Now that Apple has taken the wraps off its forthcoming iPad, the Internet’s favorite pastime seems to have shifted from speculating about Apple tablet devices to pontificating about the seeming myriad of ways the iPad is a disappointment—with lack of Flash support, lack of a keyboard, lack of multitasking, and lack of a camera usually taking the top places on laundry lists of faults. Now Apple naysayers can count Microsoft co-founder Bill Gates as an ally: Gates doesn’t think the iPad will be a game changer. In fact, he thinks netbooks will be the mainstream form of portable computing device for the immediate future.

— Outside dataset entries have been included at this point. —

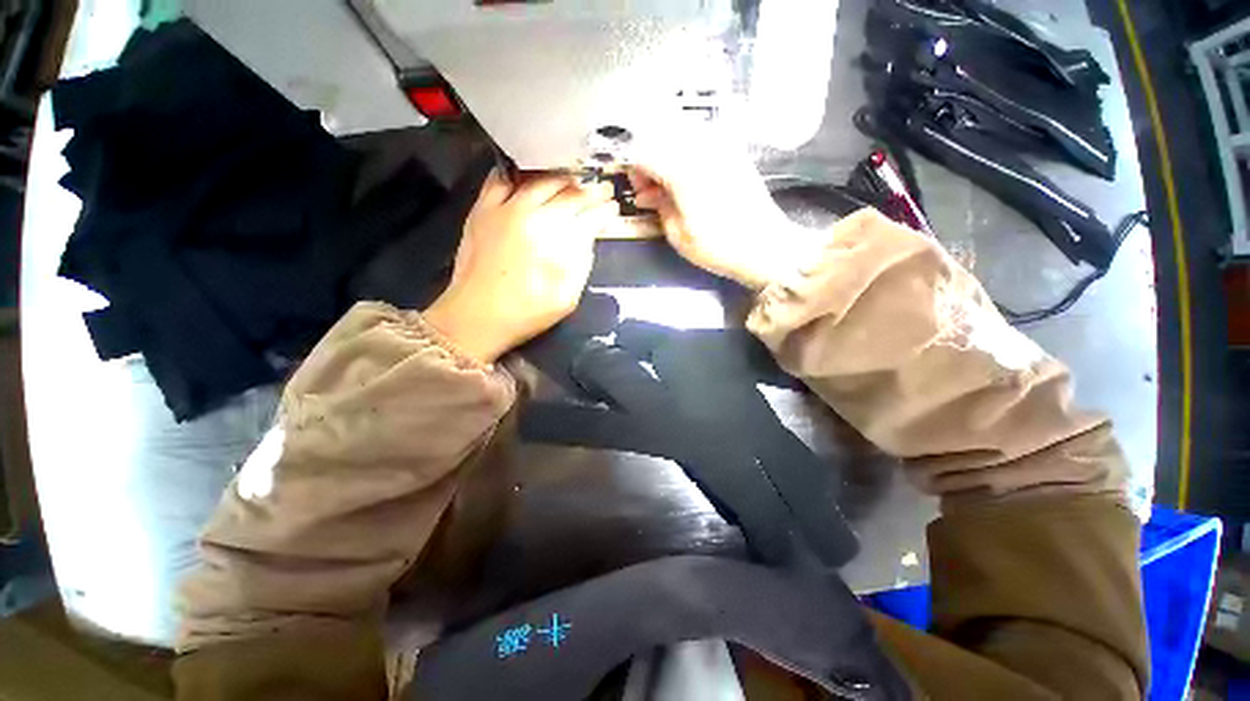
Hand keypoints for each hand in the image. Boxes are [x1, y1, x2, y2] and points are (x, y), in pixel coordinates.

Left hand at [424, 171, 618, 363]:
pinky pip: (501, 179)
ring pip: (541, 180)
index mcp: (559, 238)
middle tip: (598, 189)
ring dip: (560, 179)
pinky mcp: (483, 208)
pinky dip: (517, 174)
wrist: (475, 316)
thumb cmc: (525, 312)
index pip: (592, 213)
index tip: (611, 207)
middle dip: (589, 190)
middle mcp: (535, 215)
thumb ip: (582, 259)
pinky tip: (527, 175)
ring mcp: (507, 208)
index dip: (606, 209)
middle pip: (570, 191)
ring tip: (568, 181)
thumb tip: (589, 232)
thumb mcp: (567, 295)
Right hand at [627, 126, 816, 289]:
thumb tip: (649, 192)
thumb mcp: (678, 234)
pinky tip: (692, 174)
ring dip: (668, 152)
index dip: (633, 172)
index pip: (641, 154)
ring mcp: (720, 146)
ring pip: (679, 133)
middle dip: (649, 159)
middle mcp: (699, 149)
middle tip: (653, 188)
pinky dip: (688, 150)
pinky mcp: (735, 151)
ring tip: (672, 182)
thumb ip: (658, 204)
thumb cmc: (722, 246)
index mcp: (681, 170)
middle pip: (658, 137)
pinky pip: (702, 138)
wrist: (771, 246)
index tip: (640, 192)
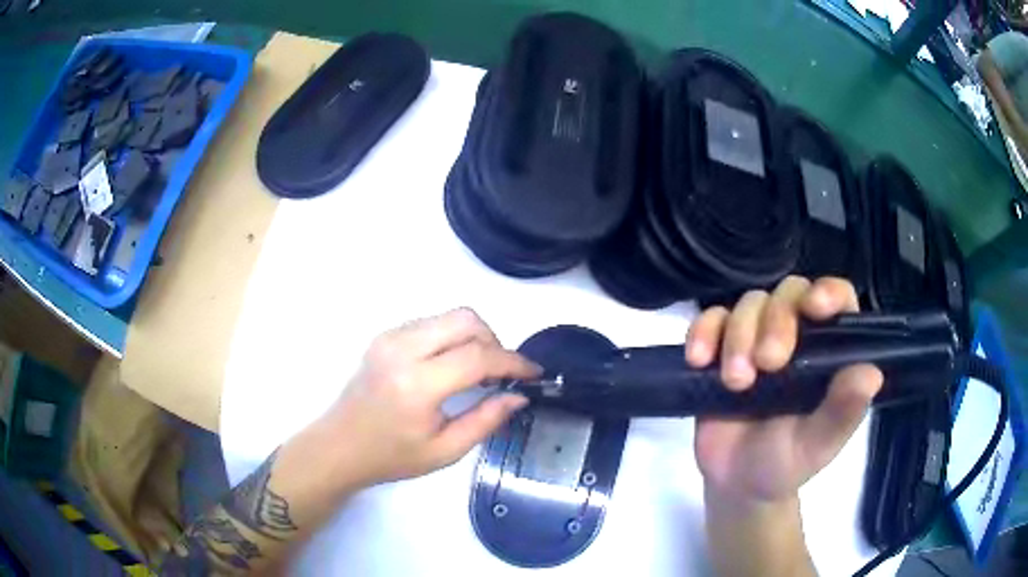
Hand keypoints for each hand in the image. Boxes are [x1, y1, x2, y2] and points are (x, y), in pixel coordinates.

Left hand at [320, 308, 538, 488]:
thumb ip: (486, 420)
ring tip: (478, 369)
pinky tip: (450, 364)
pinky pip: (431, 322)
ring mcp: (390, 337)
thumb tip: (519, 395)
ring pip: (449, 315)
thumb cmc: (392, 456)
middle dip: (494, 341)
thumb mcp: (445, 451)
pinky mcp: (385, 335)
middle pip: (466, 319)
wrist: (340, 446)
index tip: (533, 372)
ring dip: (474, 337)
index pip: (478, 356)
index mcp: (417, 384)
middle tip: (500, 372)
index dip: (513, 361)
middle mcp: (402, 349)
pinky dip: (452, 336)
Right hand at [686, 276, 882, 502]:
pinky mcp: (720, 348)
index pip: (838, 300)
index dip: (829, 293)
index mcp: (830, 350)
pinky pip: (709, 320)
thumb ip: (842, 413)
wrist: (735, 482)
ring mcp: (756, 337)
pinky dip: (702, 331)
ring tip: (736, 383)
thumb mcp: (817, 445)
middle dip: (776, 321)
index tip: (816, 308)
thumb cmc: (786, 463)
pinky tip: (699, 360)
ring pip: (750, 303)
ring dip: (739, 334)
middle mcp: (797, 335)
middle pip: (789, 293)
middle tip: (768, 364)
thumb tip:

Gates was famously very impressed with the Apple iPhone when it debuted in 2007, but In an interview with CBS Interactive’s management-oriented Web site Bnet, Gates opines the iPad didn’t blow him away. “It’s not like I sit there and feel the same way I did with iPhone where I say, ‘Oh my God, Microsoft didn’t aim high enough.’ It’s a nice reader, but there’s nothing on the iPad I look at and say, ‘Oh, I wish Microsoft had done it.'”
Instead, Gates feels netbooks will be the mainstream portable computing device going forward. “I’m a big believer in touch and digital reading, but I still think that some mixture of voice, the pen and a real keyboard—in other words a netbook—will be the mainstream on that.”
Of course, Gates’ track record with forecasting technology trends isn’t significantly better than most other mere mortals. Microsoft famously missed the bandwagon on the Internet revolution in the 1990s, and Microsoft’s efforts to take on the Apple iPod for dominance of the portable media player market have so far met with only scattered applause and remarkably little market traction. Microsoft has also been making operating systems for smartphones and other mobile devices for years, but still finds itself back on its heels from competitors like Apple, RIM, Palm, and Google’s open-source Android mobile operating system.
On the other hand, Microsoft has had no small measure of success in mainstream computer operating systems, and its Xbox 360 gaming platform has been embraced by consumers—and the company has successfully tied online media and gaming services to the console via a subscription model.
Few industry watchers expect the Apple iPad will deliver a coup de grace to netbooks—after all, netbooks are able to run many mainstream desktop applications without modification, whereas developers will have to craft whole new applications for the iPad if they want to bring mainstream computing capabilities to the device—and even then, they’ll be competing with Apple’s own iWork applications. But Apple doesn’t seem to have had any lack of developers working on apps for its iPhone, and the potential to carry that momentum over to a consumer electronics device that is not a mainstream computing platform remains substantial. Only time will tell.